(Extracted data entries)

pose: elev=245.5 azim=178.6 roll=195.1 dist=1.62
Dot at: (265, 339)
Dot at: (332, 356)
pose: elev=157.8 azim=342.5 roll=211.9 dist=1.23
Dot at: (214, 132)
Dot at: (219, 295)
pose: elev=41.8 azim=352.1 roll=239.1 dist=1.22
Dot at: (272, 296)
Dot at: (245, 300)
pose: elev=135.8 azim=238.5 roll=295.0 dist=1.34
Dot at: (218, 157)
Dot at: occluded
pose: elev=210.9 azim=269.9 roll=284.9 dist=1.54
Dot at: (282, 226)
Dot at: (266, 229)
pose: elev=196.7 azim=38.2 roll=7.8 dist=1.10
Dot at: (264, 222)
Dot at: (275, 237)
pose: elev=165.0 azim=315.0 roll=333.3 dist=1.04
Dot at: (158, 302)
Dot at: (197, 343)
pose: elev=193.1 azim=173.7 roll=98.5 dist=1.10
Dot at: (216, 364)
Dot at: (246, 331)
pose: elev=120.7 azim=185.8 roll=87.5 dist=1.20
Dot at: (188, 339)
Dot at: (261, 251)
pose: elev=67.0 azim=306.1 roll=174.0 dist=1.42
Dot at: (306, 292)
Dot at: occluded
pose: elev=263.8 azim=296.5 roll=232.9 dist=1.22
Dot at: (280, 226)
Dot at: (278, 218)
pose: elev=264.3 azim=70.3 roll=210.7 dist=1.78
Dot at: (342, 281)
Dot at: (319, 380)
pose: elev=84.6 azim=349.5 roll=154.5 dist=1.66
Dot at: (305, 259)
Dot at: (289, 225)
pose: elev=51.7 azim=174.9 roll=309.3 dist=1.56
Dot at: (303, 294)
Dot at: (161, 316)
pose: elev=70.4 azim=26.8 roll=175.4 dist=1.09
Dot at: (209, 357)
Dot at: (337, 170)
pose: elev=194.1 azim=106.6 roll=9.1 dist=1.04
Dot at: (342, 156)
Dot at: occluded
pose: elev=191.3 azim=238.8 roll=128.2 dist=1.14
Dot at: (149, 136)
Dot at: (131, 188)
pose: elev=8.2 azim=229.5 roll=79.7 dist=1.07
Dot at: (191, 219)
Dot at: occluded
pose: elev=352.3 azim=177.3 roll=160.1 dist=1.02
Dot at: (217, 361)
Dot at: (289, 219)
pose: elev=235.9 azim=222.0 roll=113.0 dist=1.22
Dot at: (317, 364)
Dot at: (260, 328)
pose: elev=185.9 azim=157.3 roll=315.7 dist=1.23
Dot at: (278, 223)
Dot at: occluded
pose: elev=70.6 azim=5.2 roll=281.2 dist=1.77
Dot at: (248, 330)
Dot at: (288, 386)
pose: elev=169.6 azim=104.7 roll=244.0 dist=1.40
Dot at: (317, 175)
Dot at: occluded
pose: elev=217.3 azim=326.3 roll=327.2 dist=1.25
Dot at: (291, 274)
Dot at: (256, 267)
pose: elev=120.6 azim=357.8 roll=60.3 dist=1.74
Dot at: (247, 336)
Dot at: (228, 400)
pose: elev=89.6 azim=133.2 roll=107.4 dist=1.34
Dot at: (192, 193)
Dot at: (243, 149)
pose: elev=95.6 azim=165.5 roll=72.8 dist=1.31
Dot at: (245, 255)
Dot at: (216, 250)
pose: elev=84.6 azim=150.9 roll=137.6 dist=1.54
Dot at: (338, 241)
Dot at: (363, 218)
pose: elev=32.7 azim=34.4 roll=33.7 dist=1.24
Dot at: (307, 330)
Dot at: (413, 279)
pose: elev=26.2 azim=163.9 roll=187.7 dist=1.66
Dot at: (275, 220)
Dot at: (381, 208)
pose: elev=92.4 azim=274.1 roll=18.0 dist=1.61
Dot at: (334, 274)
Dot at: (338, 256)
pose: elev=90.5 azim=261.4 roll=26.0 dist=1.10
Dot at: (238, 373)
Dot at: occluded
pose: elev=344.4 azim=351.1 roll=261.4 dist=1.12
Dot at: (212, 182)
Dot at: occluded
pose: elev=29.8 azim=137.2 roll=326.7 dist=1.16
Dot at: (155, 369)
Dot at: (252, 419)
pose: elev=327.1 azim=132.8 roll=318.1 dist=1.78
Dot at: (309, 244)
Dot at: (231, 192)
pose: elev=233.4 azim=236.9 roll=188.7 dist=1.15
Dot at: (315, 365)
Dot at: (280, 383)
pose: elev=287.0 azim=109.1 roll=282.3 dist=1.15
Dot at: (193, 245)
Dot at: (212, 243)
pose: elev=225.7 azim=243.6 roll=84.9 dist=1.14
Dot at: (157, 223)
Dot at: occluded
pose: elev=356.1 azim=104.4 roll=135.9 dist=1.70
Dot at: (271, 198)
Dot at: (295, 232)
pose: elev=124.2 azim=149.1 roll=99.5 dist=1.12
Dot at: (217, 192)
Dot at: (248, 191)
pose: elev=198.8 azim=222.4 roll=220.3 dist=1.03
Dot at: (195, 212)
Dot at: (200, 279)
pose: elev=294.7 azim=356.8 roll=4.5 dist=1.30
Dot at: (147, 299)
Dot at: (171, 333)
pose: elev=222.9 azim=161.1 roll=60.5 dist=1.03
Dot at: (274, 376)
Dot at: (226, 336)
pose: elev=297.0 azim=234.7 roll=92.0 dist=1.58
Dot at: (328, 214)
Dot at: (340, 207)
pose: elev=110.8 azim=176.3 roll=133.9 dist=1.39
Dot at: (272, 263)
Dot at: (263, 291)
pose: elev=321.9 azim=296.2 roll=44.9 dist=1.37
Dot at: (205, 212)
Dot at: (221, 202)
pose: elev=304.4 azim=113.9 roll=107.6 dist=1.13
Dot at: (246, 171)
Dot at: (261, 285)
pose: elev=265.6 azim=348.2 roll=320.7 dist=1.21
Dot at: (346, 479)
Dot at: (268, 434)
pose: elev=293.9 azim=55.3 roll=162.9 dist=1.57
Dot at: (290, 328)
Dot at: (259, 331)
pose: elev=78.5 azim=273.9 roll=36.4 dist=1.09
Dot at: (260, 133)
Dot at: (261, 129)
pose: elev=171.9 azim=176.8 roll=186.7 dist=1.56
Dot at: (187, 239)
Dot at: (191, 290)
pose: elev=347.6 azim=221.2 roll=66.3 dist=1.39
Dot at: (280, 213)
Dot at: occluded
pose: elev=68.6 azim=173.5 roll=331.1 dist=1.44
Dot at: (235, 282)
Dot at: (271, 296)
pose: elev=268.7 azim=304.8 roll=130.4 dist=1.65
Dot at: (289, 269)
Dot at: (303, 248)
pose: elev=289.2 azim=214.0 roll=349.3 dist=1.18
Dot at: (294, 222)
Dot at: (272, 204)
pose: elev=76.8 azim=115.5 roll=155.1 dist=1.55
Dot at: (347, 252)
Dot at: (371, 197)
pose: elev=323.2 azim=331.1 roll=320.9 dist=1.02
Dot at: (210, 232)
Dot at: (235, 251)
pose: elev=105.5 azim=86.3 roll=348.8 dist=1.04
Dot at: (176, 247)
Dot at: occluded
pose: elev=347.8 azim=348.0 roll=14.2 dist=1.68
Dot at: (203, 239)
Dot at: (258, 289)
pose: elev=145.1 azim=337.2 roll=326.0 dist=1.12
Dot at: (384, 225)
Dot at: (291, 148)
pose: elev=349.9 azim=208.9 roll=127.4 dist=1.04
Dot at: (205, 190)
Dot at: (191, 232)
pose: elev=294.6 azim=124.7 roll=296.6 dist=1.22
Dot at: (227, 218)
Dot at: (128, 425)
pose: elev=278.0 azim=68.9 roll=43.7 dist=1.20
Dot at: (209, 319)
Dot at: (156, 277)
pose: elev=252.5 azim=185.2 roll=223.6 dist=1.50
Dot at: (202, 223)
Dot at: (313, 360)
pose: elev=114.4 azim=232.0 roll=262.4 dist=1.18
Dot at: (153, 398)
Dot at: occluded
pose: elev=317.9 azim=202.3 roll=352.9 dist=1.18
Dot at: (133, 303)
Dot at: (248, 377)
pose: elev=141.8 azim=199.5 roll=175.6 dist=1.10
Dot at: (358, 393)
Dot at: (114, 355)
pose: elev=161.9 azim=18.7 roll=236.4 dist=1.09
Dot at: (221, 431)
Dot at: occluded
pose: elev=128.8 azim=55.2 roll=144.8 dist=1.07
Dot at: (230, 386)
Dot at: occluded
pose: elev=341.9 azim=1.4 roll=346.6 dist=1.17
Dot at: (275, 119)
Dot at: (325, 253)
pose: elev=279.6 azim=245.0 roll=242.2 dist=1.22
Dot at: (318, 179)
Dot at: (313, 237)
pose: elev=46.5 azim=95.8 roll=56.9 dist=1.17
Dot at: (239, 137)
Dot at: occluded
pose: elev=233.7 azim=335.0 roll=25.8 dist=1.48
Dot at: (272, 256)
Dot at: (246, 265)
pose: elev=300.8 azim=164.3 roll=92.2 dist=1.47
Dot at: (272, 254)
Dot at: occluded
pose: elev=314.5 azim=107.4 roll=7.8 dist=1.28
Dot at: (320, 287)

Set exercise -> Could you rewrite the lines from the start of the listing through the line containing "Dot at: (266, 229)", inclusive, changing every "pose" to "camera" and leaving everything else the same?

Exercise answer ->
camera: elev=245.5 azim=178.6 roll=195.1 dist=1.62
Dot at: (265, 339)
Dot at: (332, 356)
camera: elev=157.8 azim=342.5 roll=211.9 dist=1.23
Dot at: (214, 132)
Dot at: (219, 295)
camera: elev=41.8 azim=352.1 roll=239.1 dist=1.22
Dot at: (272, 296)
Dot at: (245, 300)
camera: elev=135.8 azim=238.5 roll=295.0 dist=1.34
Dot at: (218, 157)
Dot at: occluded
camera: elev=210.9 azim=269.9 roll=284.9 dist=1.54
Dot at: (282, 226)
Dot at: (266, 229)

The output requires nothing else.